- Cerca de 100 motoristas e operadores TVDE concentram-se junto ao Campo Grande, em Lisboa, exigindo aumento das tarifas, exclusão do táxi no setor e apoio aos combustíveis.
- Protesto prevê marcha a pé até às sedes da Bolt, na Avenida da Liberdade, e da Uber, na Avenida Barbosa du Bocage, com chegada prevista à Assembleia da República por volta das 13h.
- Um dos manifestantes pediu aos colegas para ligarem as apps, mas não aceitarem serviços, num ato de protesto com megafone e coro de assobios, palmas e apitos.
- As reivindicações centrais são o aumento urgente das tarifas, a rejeição da entrada do táxi no regime TVDE e o apoio ao aumento do preço dos combustíveis.
- O movimento é promovido pela Associação Portuguesa de Transportadores em Automóveis Descaracterizados (APTAD) e pela Associação Nacional Movimento — TVDE (ANM-TVDE); dados oficiais indicam 39.615 motoristas certificados ativos e 14.649 operadores ativos em março.
Cerca de 100 motoristas e operadores TVDE concentraram-se junto ao Campo Grande, em Lisboa, nesta quarta-feira. O protesto exige aumento urgente das tarifas, rejeição da entrada do táxi no regime TVDE e apoio ao preço dos combustíveis.
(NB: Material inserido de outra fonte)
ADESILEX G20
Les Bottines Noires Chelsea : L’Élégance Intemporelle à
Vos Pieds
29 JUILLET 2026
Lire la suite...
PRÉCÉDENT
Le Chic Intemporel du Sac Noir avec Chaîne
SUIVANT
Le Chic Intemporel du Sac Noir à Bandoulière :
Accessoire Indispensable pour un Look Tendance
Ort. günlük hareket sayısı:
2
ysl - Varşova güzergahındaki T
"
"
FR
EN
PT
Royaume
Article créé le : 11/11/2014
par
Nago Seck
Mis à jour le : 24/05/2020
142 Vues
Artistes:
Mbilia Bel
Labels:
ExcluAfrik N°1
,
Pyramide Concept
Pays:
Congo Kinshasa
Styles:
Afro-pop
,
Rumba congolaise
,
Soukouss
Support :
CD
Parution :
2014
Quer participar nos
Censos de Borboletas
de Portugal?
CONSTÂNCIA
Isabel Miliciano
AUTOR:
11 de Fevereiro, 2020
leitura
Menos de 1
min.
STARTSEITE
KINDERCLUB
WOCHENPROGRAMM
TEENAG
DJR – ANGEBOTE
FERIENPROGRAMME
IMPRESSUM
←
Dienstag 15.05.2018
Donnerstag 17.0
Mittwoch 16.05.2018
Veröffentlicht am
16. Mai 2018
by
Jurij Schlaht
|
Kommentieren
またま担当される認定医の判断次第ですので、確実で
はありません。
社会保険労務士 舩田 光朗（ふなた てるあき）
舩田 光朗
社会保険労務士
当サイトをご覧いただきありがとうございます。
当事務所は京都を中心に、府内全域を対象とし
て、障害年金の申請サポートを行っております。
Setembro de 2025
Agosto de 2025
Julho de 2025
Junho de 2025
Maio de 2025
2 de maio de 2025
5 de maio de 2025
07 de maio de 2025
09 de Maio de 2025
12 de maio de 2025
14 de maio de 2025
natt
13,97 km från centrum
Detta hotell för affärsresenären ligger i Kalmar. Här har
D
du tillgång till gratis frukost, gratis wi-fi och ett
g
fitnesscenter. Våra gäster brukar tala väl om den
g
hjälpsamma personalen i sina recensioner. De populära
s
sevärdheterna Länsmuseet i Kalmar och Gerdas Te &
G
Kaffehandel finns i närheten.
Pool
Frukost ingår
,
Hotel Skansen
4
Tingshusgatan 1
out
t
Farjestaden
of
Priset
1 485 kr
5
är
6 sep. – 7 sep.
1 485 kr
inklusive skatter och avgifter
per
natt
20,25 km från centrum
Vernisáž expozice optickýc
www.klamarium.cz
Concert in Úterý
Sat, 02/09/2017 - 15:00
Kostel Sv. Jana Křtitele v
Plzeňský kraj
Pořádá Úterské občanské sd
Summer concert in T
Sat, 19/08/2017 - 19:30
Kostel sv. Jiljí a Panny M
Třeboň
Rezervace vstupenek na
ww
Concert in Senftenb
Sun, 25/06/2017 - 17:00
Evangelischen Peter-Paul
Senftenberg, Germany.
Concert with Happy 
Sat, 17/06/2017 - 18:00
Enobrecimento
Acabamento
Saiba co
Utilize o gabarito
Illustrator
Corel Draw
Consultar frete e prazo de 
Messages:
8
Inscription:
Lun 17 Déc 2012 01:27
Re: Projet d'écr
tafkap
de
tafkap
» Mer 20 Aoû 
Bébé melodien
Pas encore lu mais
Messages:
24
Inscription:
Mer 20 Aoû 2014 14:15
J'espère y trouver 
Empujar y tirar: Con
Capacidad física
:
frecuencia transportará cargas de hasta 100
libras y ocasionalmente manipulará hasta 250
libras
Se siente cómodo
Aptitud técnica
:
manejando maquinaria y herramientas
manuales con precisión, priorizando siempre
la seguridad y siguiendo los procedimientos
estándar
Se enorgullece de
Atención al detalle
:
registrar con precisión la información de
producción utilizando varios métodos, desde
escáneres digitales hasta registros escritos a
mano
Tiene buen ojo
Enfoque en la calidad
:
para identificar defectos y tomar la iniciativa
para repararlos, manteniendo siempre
O objetivo é manter o setor sob as regras atuais e alertar o Governo.
Os manifestantes previam seguir a pé para as sedes da Bolt, na Avenida da Liberdade, e da Uber, na Avenida Barbosa du Bocage, com uma passagem prevista pela Assembleia da República por volta das 13:00. Um dos intervenientes utilizou um megafone para convocar os colegas a fazerem barulho e a manter o foco no objetivo da ação.
Entre as reivindicações estão o aumento das tarifas por parte das plataformas, a rejeição de mudanças que permitem o táxi entrar no regime TVDE e um apelo ao Governo para apoiar o setor face aos custos com combustíveis. Organizações associadas ao movimento confirmaram a adesão e repetiram o alinhamento em três pontos-chave.
Segundo Ivo Fernandes, da Associação Portuguesa de Transportadores em Automóveis Descaracterizados (APTAD), e Victor Soares, da ANM-TVDE, o protesto reflecte reivindicações comuns apesar de diferenças internas. Promotores e criadores de conteúdo ligados ao TVDE integram o movimento, incluindo Bruno Benedito, Tiago TVDE do tuga, Rui TVDE e Américo Matos.
Durante a manhã, os organizadores entregaram em mãos um caderno reivindicativo dirigido às plataformas e aos decisores políticos. Em paralelo, um grupo que se identifica como trabalhadores de Glovo, Uber Eats e TVDE anunciou uma paralisação de 24 horas para o mesmo dia.
Dados oficiais da plataforma de monitorização do Instituto da Mobilidade e dos Transportes, em parceria com a Uber e a Bolt, indicam que, em março, estavam ativos 39.615 motoristas certificados e 14.649 operadores ativos no conjunto do país. As cifras ajudam a fundamentar a mobilização do setor.